He doesn’t interrupt me. He listens carefully, his face completely void of emotion, but I can tell he’s working through the details. Outside, the sun lifts from the horizon, spilling into the kitchen, shining on his face and giving me a good look at him.

Dark circles rest under his eyes, but they are still their pretty midnight blue. The exhaustion is so unnatural on him. To me, Rowan has always looked like he stepped out of someone’s wildest fantasies.

Specifically mine.

“There’s something else,” I say when I’m done telling him about Halle. “I met up with the girl Trist was with in Canning. Avni. I know her—from before.”

He raises an eyebrow.

“I thought she might be able to tell me more away from Trist.”

“And?”

I shake my head. “She doesn’t know who it is.” I swallow. “But I did go to Summit—the day before the raid…”

Rowan’s eyes flare. I hold up a hand. “I wasn’t behind that. I promise. I met someone, though. His name was Keller, and he offered me some Haze which he called Modafryline.”

Rowan’s nostrils flare, but it’s only for a moment. “So, it’s lab made,” he says after a second.

I nod. “And someone in The Snake knows more than they are letting on. The Scarlet Ravens couldn’t pull this off. Not right now, at least. It’s what I wanted to tell you before…”

Before you tried to kill me.

Rowan doesn’t look surprised. In fact, a tiny smile plays on his lips and my blood rushes to my head. “You already knew. Who is it? Tell me.”

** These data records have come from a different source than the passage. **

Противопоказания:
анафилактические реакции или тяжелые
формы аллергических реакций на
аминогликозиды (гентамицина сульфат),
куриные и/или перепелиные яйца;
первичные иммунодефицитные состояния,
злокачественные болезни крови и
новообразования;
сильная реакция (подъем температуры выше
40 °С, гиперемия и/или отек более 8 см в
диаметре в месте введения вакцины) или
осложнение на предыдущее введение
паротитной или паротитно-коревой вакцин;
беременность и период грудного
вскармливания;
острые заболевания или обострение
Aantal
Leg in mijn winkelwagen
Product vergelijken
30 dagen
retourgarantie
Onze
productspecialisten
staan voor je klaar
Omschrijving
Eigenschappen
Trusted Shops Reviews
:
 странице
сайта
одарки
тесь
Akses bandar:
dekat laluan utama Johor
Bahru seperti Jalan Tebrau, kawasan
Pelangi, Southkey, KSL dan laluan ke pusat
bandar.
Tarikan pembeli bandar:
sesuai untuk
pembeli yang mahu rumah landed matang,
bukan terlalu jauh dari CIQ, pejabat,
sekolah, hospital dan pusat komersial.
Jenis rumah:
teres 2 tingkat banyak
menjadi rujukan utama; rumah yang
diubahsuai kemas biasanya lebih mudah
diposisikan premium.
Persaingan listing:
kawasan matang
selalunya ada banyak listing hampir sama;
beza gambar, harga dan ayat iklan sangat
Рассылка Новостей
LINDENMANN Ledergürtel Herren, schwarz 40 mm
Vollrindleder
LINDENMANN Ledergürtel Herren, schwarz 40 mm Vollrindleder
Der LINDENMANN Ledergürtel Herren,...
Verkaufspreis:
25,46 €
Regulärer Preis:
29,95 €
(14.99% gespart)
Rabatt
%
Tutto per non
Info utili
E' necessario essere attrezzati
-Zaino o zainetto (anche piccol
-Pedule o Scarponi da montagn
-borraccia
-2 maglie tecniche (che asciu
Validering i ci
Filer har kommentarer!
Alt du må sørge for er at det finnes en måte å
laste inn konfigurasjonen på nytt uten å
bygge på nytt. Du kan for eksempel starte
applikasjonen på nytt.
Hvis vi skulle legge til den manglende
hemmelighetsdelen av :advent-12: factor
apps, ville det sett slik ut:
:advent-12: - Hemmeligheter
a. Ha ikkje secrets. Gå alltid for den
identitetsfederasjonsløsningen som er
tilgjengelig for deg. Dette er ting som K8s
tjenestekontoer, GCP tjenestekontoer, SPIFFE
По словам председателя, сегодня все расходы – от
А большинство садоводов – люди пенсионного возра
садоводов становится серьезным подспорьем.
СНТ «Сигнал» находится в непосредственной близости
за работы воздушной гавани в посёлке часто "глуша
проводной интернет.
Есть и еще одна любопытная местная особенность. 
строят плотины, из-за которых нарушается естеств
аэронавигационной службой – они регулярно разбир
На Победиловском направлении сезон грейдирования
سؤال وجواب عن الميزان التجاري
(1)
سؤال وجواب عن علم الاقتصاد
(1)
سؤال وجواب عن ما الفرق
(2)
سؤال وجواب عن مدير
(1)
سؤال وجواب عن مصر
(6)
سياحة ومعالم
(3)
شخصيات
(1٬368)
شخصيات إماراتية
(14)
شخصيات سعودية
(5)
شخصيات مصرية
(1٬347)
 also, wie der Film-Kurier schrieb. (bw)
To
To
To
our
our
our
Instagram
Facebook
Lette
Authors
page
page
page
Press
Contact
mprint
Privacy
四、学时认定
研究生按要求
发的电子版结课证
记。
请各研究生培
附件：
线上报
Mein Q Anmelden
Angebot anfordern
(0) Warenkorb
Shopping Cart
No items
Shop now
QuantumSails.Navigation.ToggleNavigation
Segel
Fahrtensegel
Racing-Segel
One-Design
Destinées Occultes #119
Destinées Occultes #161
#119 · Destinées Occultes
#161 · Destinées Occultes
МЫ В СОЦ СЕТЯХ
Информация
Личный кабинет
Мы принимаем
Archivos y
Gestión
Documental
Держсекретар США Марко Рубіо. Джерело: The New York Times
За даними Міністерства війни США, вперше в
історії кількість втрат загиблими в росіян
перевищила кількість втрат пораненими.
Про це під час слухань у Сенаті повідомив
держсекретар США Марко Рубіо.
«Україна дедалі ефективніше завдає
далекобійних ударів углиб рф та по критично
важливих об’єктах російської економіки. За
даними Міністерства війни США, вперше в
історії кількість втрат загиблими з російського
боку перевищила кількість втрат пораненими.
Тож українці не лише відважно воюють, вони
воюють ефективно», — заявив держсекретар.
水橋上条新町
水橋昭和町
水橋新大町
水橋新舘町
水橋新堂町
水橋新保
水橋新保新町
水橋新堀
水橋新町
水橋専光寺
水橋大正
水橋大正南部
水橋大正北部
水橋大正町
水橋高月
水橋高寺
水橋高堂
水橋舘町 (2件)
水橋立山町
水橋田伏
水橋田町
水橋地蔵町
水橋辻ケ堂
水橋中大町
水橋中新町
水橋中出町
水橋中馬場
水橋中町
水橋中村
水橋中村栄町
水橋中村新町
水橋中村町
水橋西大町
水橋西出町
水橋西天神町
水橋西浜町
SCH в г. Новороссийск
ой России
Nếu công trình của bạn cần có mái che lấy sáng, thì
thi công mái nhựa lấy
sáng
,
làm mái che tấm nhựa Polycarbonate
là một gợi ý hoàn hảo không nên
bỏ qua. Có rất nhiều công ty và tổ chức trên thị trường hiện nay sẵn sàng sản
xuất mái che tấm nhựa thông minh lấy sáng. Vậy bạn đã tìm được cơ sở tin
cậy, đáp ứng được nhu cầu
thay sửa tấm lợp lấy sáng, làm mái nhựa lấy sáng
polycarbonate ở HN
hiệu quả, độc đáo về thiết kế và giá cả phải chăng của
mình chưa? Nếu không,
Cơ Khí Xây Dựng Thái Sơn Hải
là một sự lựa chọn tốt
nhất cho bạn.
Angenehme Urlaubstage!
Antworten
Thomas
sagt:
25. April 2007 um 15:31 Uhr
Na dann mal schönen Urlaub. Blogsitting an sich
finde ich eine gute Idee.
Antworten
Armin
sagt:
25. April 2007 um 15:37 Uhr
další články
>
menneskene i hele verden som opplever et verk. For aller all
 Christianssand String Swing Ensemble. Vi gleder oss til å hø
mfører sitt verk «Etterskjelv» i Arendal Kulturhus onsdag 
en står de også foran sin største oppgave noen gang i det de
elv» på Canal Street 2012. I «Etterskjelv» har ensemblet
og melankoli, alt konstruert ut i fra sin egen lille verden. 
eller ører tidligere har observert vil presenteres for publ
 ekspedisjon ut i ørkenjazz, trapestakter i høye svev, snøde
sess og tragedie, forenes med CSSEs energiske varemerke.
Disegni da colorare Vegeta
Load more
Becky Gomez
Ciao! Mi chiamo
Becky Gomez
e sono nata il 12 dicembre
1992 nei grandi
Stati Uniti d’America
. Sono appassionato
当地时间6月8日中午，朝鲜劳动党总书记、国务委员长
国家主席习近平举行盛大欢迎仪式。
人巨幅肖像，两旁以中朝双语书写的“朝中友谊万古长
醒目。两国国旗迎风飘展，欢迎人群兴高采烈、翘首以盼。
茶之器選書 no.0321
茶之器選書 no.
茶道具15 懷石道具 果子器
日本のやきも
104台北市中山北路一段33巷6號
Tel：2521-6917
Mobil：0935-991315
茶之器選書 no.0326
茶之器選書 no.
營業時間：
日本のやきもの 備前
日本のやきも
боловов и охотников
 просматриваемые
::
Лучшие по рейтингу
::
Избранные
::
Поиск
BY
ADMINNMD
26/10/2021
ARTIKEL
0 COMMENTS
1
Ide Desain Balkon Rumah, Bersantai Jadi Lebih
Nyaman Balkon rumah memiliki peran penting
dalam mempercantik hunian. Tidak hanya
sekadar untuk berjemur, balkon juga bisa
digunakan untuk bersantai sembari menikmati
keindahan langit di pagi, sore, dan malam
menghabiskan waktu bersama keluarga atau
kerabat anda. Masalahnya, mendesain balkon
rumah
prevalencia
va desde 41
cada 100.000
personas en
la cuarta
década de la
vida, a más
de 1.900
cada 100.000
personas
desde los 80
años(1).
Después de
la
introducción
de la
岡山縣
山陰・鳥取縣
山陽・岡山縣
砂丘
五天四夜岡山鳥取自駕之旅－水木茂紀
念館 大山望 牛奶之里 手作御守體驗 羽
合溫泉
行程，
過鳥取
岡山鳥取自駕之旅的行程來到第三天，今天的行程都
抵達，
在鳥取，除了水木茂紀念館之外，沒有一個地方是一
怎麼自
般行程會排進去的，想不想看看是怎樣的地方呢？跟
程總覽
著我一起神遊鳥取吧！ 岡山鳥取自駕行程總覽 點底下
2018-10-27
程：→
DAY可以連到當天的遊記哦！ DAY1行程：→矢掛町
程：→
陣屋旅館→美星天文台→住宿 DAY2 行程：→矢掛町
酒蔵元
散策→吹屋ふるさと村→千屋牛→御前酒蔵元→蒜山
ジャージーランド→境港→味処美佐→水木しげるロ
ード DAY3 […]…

He runs a hand through his hair. “I don’t know who it is either, but I did figure out that it’s someone in The Snake.”

“So that’s why you decided to help me? Haze is a threat to your family.”

His lips twitch. “You got me.”

A sudden wave of exhaustion comes over me. I’m running out of time, and I’ve barely made any progress. I should be out there, looking for answers. I was going to leave, but now, I can’t seem to move. I don’t want to leave him.

Maybe it would be easier to lie to myself about what happened last night. Maybe I should say I was drunk, that I wasn’t thinking straight, but that’s not true. I’ve never gotten over him. Last night, it all spilled out and there is no way to close that once tightly shut jar.

“We almost kissed,” I say.

“Alex—”

“No, you said you’d answer a question if I answered yours, right?”

He stares. “That wasn’t a question. It was a statement.”

“I wasn’t done,” I point out. “Did you want to do it?”

He tilts his head then. “I don’t know. Maybe.”

It’s nearly six in the morning and I’m arguing with Rowan again, but there’s something about the mornings, something that strips you raw and leaves you bare. So, I dare myself to ask a question that has plagued my mind for years.

“Then why didn’t you say it back? Back then?”

He looks at me, eyes unreadable. “You wanted me to say I love you to a cop?”

My heart hammers in my chest and then stutters to an almost stop. “What?”

Blue eyes drill into me. “You think I didn’t know who you were the moment I met you?”

I’m seizing up, my brain short-circuiting, the room around me oscillating. “You knew?”